The visa would cover daily travel, and is designed to increase relations between the two countries, experts say.
By Menekse Tokyay for SETimes in Istanbul -- 03/12/13
In 2012, Greek authorities initiated a pilot programme to facilitate visas for Turkish citizens visiting the Aegean islands. [AFP]
Authorities in Turkey and Greece are working on adopting a new visa procedure in a bid to increase the tourist flow between the two countries.
The idea was put forth by Turkish tourism agencies during a meeting in Rhodes, co-organised by the Association of Turkish Travel Agencies and the South Aegean Regional Governorate.
The short-term visa proposal was positively received by South Aegean Region Governor Giannis Mahairidis, who said that this topic would be the first dossier they submit to the upcoming Greek EU presidency.
Known as a "coffee visa" programme, the initiative is based on the geographic proximity between Turkey and Greece. The visa will cover daily visits, and will not require any visa procedures.
According to the data of association, about 509,000 Greeks visited Turkey in the first nine months of 2013, while about 133,000 Turks visited Greece from January to April.
Gerald Knaus, founding chairman of the European Stability Initiative, said the short-term visa project could boost bilateral ties between the two countries.
"This is obviously all good, and the more liberal the arrangements are between Greece and Turkey the better," Knaus told SETimes.
Knaus said similar projects have been carried out in the past, and resulted in promising outcomes.
"Poland managed to have very liberal arrangements for people living near the Polish Schengen border in Ukraine, and Finland has managed to benefit enormously from hundreds of thousands of Russians travelling easily from St. Petersburg to Southern Finland for day trips," he added.
However, Knaus said this does not replace the bigger prize, which is full visa liberalisation for all Turkish passport holders.
"It is very much to be hoped that Turkey and the EU will launch the full visa liberalisation dialogue as soon as possible. This has worked for the Balkans; it might now lead to visa-free travel for Moldovans very soon, and it will also work for Turkey if seriously pursued by the Turkish authorities," he said.
In 2012, Greek authorities initiated a pilot programme to facilitate visas for Turkish citizens visiting the Aegean islands, Lesbos, Chios, Samos, Rhodes and Kos, near Turkey. The programme allowed Turkish tourists to obtain their visas at the ports of the islands for visits less than 15 days.
South Aegean Region Governor Ioannis Machairidis told SETimes that since the distance between Turkey and the Greek islands is so small, one would find it easy to cross the sea just for a cup of coffee in Rhodes or Marmaris.
"In time, we might find a way to make this possible. Since the Schengen pilot programme has been successful, further simplification of the process is one of our goals," Machairidis said.
"These last few years, an increasing number of citizens from each country visit the other and we have formed a mutually profitable partnership, which we hope to expand in the years to come," he added.
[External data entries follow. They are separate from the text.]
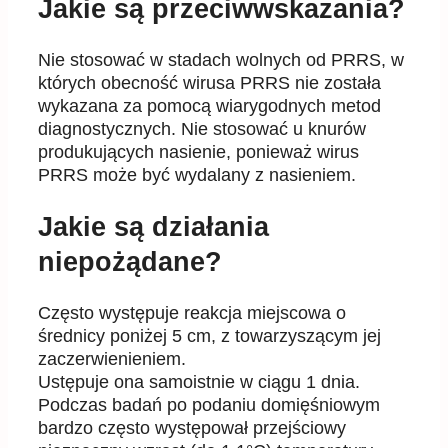
Jakie są przeciwwskazania?
Nie stosowa
ć
w stadach wolnych od PRRS, w
których obecno
ść
wirusa PRRS nie została
wykazana za
pomoc
ą
wiarygodnych metod
diagnostycznych. Nie stosowa
ć
u knurów
produkuj
ą
cych nasienie,
poniewa
ż
wirus
PRRS mo
ż
e by
ć
wydalany z nasieniem.
Jakie są działania
niepożądane?
Cz
ę
sto wyst
ę
puje reakcja miejscowa o
ś
rednicy poni
ż
ej 5 cm, z towarzysz
ą
cym jej
zaczerwienieniem.
Ust
ę
puje ona samoistnie w ci
ą
gu 1 dnia.
Podczas bada
ń
po podaniu domi
ęś
niowym
bardzo cz
ę
sto
wyst
ę
pował przej
ś
ciowy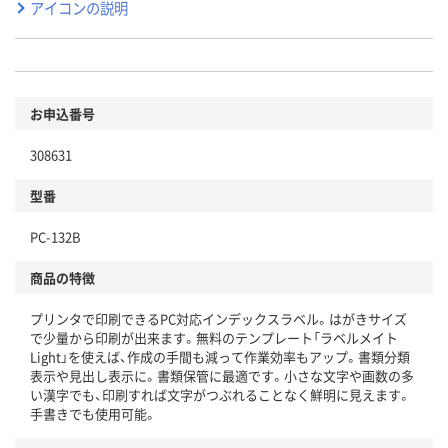
アイコンの説明
お申込番号
308631
型番
PC-132B
商品の特徴
プリンタで印刷できるPC対応インデックスラベル。はがきサイズ
で少量から印刷が出来ます。無料のテンプレート「ラベルメイト
Light」を使えば、作成の手間も減って作業効率もアップ。書類分類
表示や見出し表示に。書類保管に最適です。小さな文字や画数の多
い漢字でも、印刷すれば文字がつぶれることなく鮮明に見えます。
手書きでも使用可能。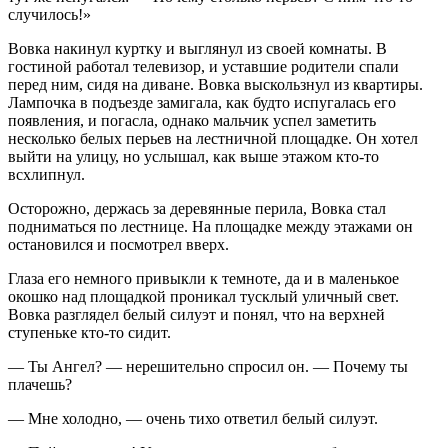
случилось!»
Вовка накинул куртку и выглянул из своей комнаты. В
гостиной работал телевизор, и уставшие родители спали
перед ним, сидя на диване. Вовка выскользнул из квартиры.
Лампочка в подъезде замигала, как будто испугалась его
появления, и погасла, однако мальчик успел заметить
несколько белых перьев на лестничной площадке. Он хотел
выйти на улицу, но услышал, как выше этажом кто-то
всхлипнул.
Осторожно, держась за деревянные перила, Вовка стал
подниматься по лестнице. На площадке между этажами он
остановился и посмотрел вверх.
Глаза его немного привыкли к темноте, да и в маленькое
окошко над площадкой проникал тусклый уличный свет.
Вовка разглядел белый силуэт и понял, что на верхней
ступеньке кто-то сидит.
— Ты Ангел? — нерешительно спросил он. — Почему ты
плачешь?
— Мне холодно, — очень тихо ответил белый силуэт.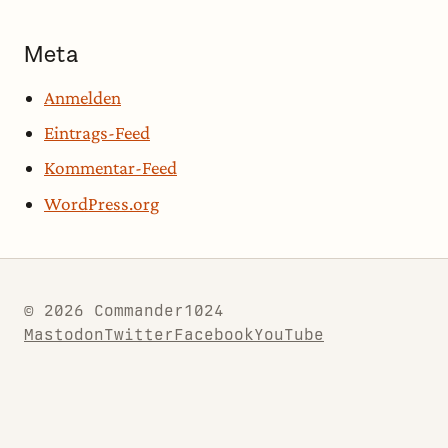
Meta
Anmelden
Eintrags-Feed
Kommentar-Feed
WordPress.org
© 2026 Commander1024
Mastodon
Twitter
Facebook
YouTube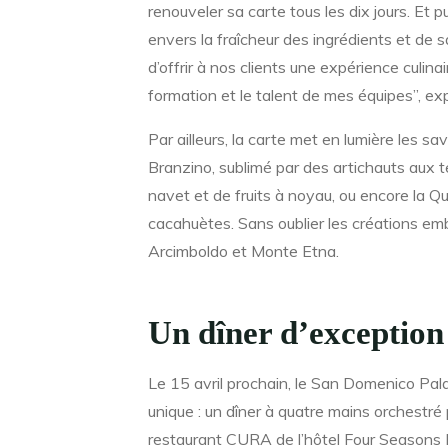
renouveler sa carte tous les dix jours. Et 
envers la fraîcheur des ingrédients et de sa
d’offrir à nos clients une expérience culin
formation et le talent de mes équipes”, expl
Par ailleurs, la carte met en lumière les sa
Branzino, sublimé par des artichauts aux 
navet et de fruits à noyau, ou encore la Qu
cacahuètes. Sans oublier les créations em
Arcimboldo et Monte Etna.
Un dîner d’exception
Le 15 avril prochain, le San Domenico Pal
unique : un dîner à quatre mains orchestr
restaurant CURA de l’hôtel Four Seasons 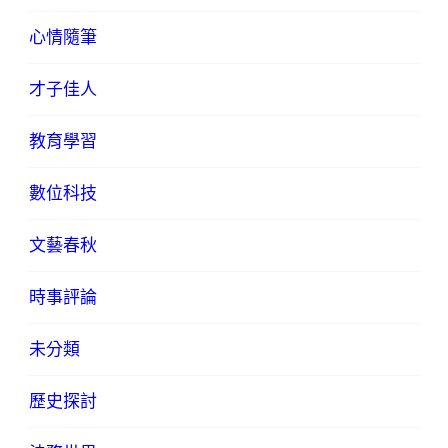
心情隨筆
才子佳人
教育學習
數位科技
文藝春秋
時事評論
未分類
歷史探討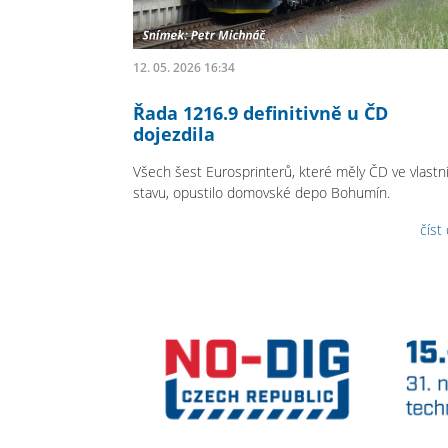
12. 05. 2026 16:34
Řada 1216.9 definitivně u ČD
dojezdila
Všech šest Eurosprinterů, které měly ČD ve vlast
stavu, opustilo domovské depo Bohumín.
číst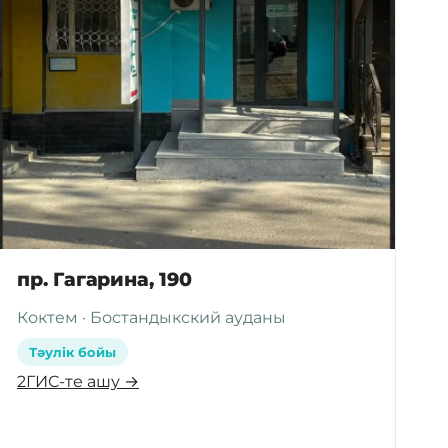
пр. Гагарина, 190
Коктем · Бостандыкский ауданы
Тәулік бойы
2ГИС-те ашу →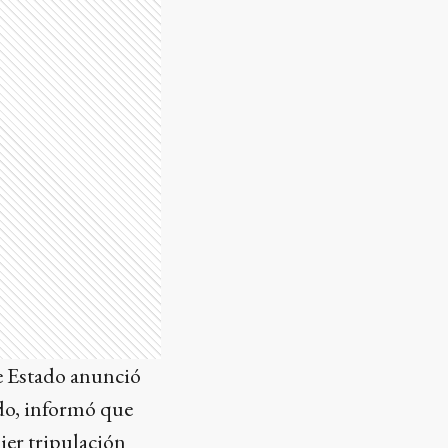
de Estado anunció
ido, informó que
ier tripulación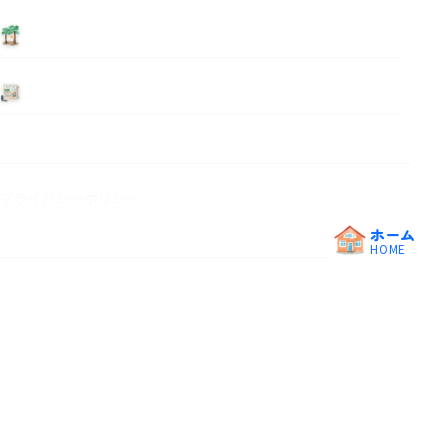
泊まる
ニュース
プライバシーポリシー
ホーム
HOME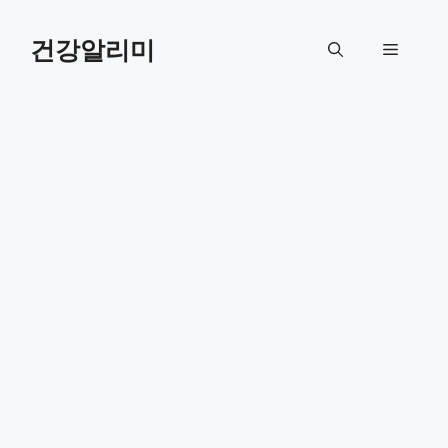
컨
텐
건강알리미
메
츠
로
뉴
건
너
뛰
기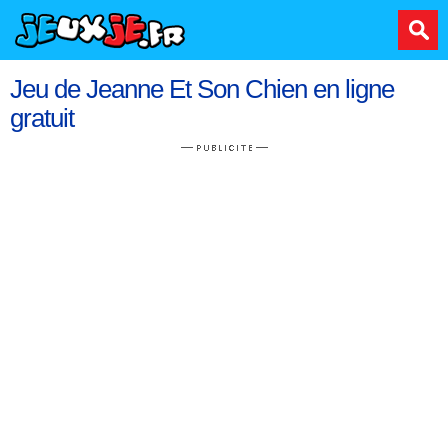
Jeu de Jeanne Et Son Chien en ligne
gratuit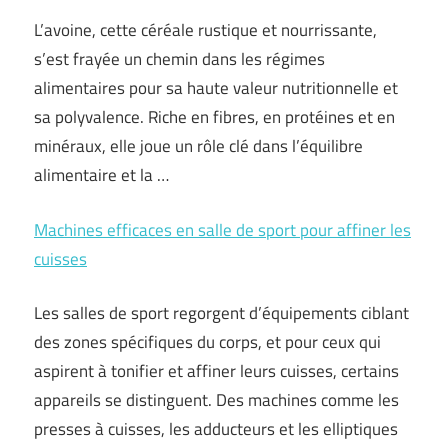
L’avoine, cette céréale rustique et nourrissante,
s’est frayée un chemin dans les régimes
alimentaires pour sa haute valeur nutritionnelle et
sa polyvalence. Riche en fibres, en protéines et en
minéraux, elle joue un rôle clé dans l’équilibre
alimentaire et la …
Machines efficaces en salle de sport pour affiner les
cuisses
Les salles de sport regorgent d’équipements ciblant
des zones spécifiques du corps, et pour ceux qui
aspirent à tonifier et affiner leurs cuisses, certains
appareils se distinguent. Des machines comme les
presses à cuisses, les adducteurs et les elliptiques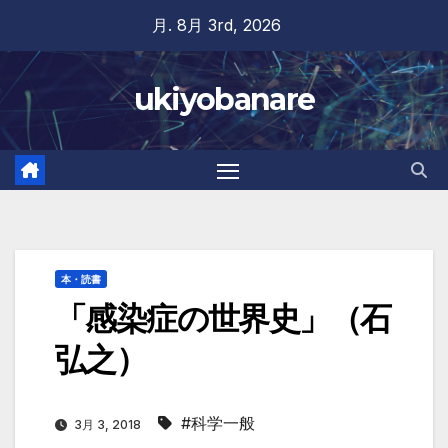
Skip
月. 8月 3rd, 2026
to
content
ukiyobanare
本・読書
「感染症の世界史」（石
弘之）
#科学一般
3月 3, 2018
Both countries are examining the reports for the second year of the Schengen pilot programme, and will soon discuss plans for expansion.
"Eventually, we will agree on the standard documentation that will suffice for a quick trip from Turkey to our islands and vice versa. As soon as the evaluation process is finished, we will schedule meetings with the Schengen Committee to discuss our proposals," Machairidis said.
Basaran Ulusoy, the head of the Association of Turkish Travel Agencies, told SETimes that the "coffee visa" would probably be implemented next summer.
"With the initiation of this visa, we are expecting an increase in Turkish tourists going to the Greek islands on a daily basis. And this would bring a significant added value to the Greek economy," Ulusoy said.